Based on the poetry collection, This is Just to Say..., written by Joyce Sidman, the student will write a poem of apology to his/her parent. As showcased in Sidman's collection, the student poems may be sincere or their sincerity might be in question, as it certainly is in the original William Carlos Williams poem, "This is Just to Say." The parent, in turn, will write a response poem back to the student.
6-Trait Skills Focus:
Students must choose words that convey their feelings and the true essence of their apology.
Voice: This assignment will encourage strong discussions about sincere voices versus insincere voices in writing.
Teachers, you will begin this writing session by telling a personal story about when you did something that you had to apologize for. Make sure you are specific with details, feelings, words used and the reaction of those you hurt or wronged. For example, I might tell my students the story of a time when I was little and I lied to my parents.
Next, give the students “think time” (5-7 minutes) to write down a list of five times when they did something they should apologize for. (This may be a time they have already apologized for) This is a personal list, not a group list.
Using the ideas from their lists, do a group brainstorming of these times. Write ideas on the board, which will spark memories throughout the class. (Know that some students will not want to share these personal experiences.)
Have students pick ONE idea that they will write an apology poem about.
Share the book, This is Just to Say, Poems of Apology and Forgiveness by Joyce Sidman. In the book there are apology poems and responses to those poems. Share both. You may want to be choosy about which poems you share. Sharing the whole book would be too much. As you are reading, have the students remember the specific words and phrases that stood out to them. Talk about how the poems made them feel. Look at the different formats for the poem, as they will have free choice in poem style (or not, if you want it to be more structured).
Once the students have chosen the topic for their apology poems, have them write an actual recount of the situation. From beginning, to end, they will write a rough draft of the situation, feelings, words used, and outcomes.

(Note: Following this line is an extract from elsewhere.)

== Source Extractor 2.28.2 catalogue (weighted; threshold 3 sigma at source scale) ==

The teacher should read these rough drafts to make sure they have captured the essence of the story. Once the rough draft is complete, the student will choose the major words and ideas that exemplify the incident. These words will be used to write their poetry.

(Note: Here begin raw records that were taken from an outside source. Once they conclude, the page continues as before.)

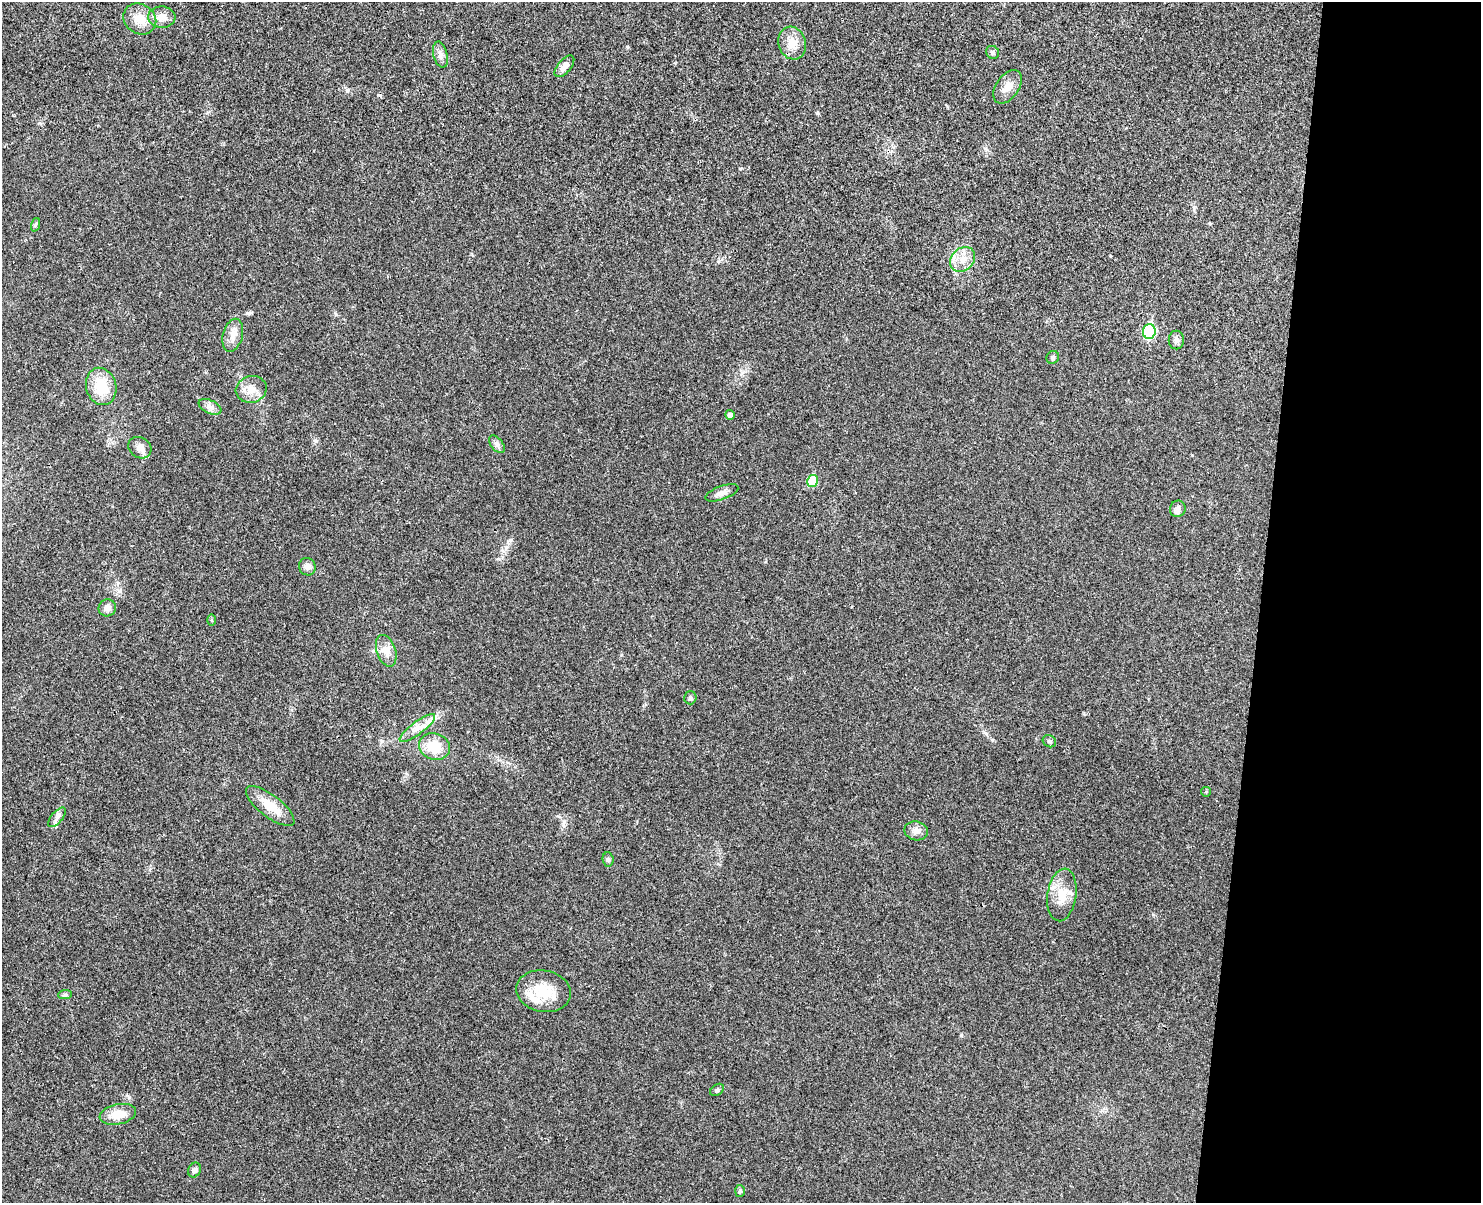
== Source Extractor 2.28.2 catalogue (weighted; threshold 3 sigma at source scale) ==
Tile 9 of 3 x 4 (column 3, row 3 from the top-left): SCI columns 3129-4607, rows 1218-2418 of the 4893 x 4832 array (HDU 1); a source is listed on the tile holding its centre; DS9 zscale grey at full resolution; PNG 1483 x 1205 px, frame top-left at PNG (2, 2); each listed source drawn as its Kron ellipse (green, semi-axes under 4 px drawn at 4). Shown black and unused: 15% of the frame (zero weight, under 3 of 4 exposures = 6% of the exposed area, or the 3 px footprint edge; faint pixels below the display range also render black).
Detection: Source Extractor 2.28.2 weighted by HDU 2 'WHT'; one run over the whole footprint, this tile lists its part. Background 0.0307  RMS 0.0048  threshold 0.0214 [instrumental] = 3 sigma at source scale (4.5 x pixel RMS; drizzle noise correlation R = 1.50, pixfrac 1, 0.05/0.05 arcsec/px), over >= 5 px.
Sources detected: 47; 1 cosmic-ray / hot-pixel residue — neither listed nor drawn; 4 inside a brighter listed object's ellipse — not listed separately; the other 42 listed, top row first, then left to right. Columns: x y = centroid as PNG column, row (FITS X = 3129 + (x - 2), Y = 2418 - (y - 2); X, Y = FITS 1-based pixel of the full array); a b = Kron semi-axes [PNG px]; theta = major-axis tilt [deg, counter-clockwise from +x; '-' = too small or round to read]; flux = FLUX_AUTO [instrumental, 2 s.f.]
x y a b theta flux
162 17 13 10 -2 4.6
140 19 17 15 -35 7.5
792 43 17 13 -71 6.3
993 52 7 6 - 1.1
440 55 13 7 -76 2.4
564 66 13 6 49 3.1
1008 87 19 11 55 4.6
35 225 7 4 71 0.78
963 259 14 11 43 5.3
1149 331 7 6 - 41
233 335 17 10 75 4.2
1176 340 9 7 -90 1.6
1053 357 7 6 - 0.9
101 386 19 15 -75 14
251 389 15 13 15 5.3
210 407 12 6 -25 2.2
730 415 5 4 - 1.7
497 444 10 6 -52 1.6
140 448 12 10 -35 3
812 481 6 5 - 15
722 493 17 6 20 2.6
1178 509 8 7 - 1.9
307 567 9 8 - 2.5
107 608 9 8 - 2.6
211 620 6 4 -89 0.6
386 651 16 9 -71 4.2
690 698 6 6 - 0.97
417 728 21 6 37 4.5
1049 741 7 5 -32 1
434 747 15 13 -18 12
1206 792 5 4 - 0.5
270 806 29 10 -38 9.6
57 817 12 5 50 2
916 831 12 9 -11 2.8
608 859 7 5 -86 1.1
1062 895 26 14 82 9.4
544 991 27 20 -11 15
65 995 7 4 2 0.8
717 1090 7 5 35 1.1
118 1114 18 10 11 6.8
194 1170 7 6 - 1.4
740 1191 6 5 - 0.97
Unlisted compact peaks at least as high as the median listed source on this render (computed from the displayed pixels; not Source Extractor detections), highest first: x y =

*****Remember, poetry doesn’t have to rhyme. It can be a mix of words, phrases and ideas that make the reader understand the writer’s situation and feelings.
Please see student samples.
Have students write a final draft and send it home to parents with parent letter (below).
Parents will write a response poem, student will bring BOTH poems back to school.
Give time for students to share, if they would like to share (and they will!)
Parent/Student Instruction Sheet:
Your child has been writing letters to you all year. The responses, to these letters, are so valuable. This week your child wrote a poem of apology to you. Please read their poem of apology, discuss the situation they have apologized for, and write a response poem. YES, I AM ASKING YOU TO WRITE POETRY! Your child has written you a few tips for writing poetry, and has also agreed to help you write your poem, if needed. Have fun and thank you so much!
Positive Impacts on Parents/Students/Families:
I have my students write letters to their parents, every week, starting the first week of school. On Thursday nights, the students write the letter to their parent, and the parents write a letter back. On Friday mornings, the students bring BOTH letters back and I keep them in a portfolio until the end of the year. THESE LETTERS ARE AN INVALUABLE FORM A COMMUNICATION BETWEEN PARENT AND CHILD. (Please see lesson A Family Writing Project:
Weekly School/Home Letters) These poems and responses will be kept in the portfolio also.